§ **Task objective**:
Set every line of the data down again exactly, and keep the pictures out.

§ **Information supplied**:
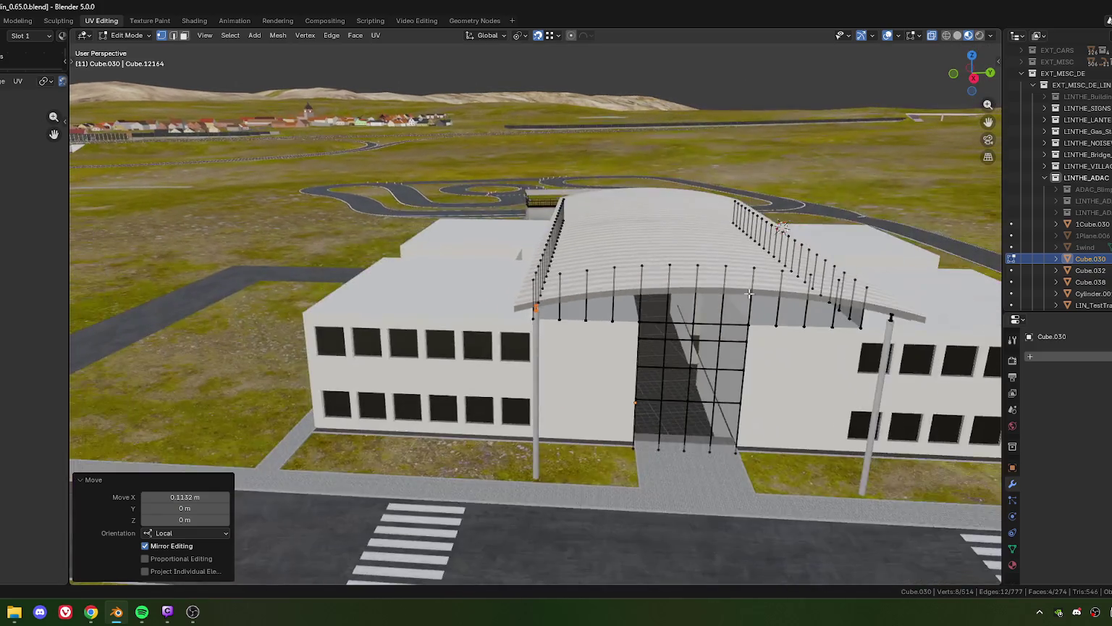
pyautogui.moveTo(568, 313); pyautogui.dragTo(536, 357)
pyautogui.scroll(3)
pyautogui.scroll(3)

§ **Exercise output**:
pyautogui.moveTo(568, 313); pyautogui.dragTo(536, 357)
pyautogui.scroll(3)
pyautogui.scroll(3)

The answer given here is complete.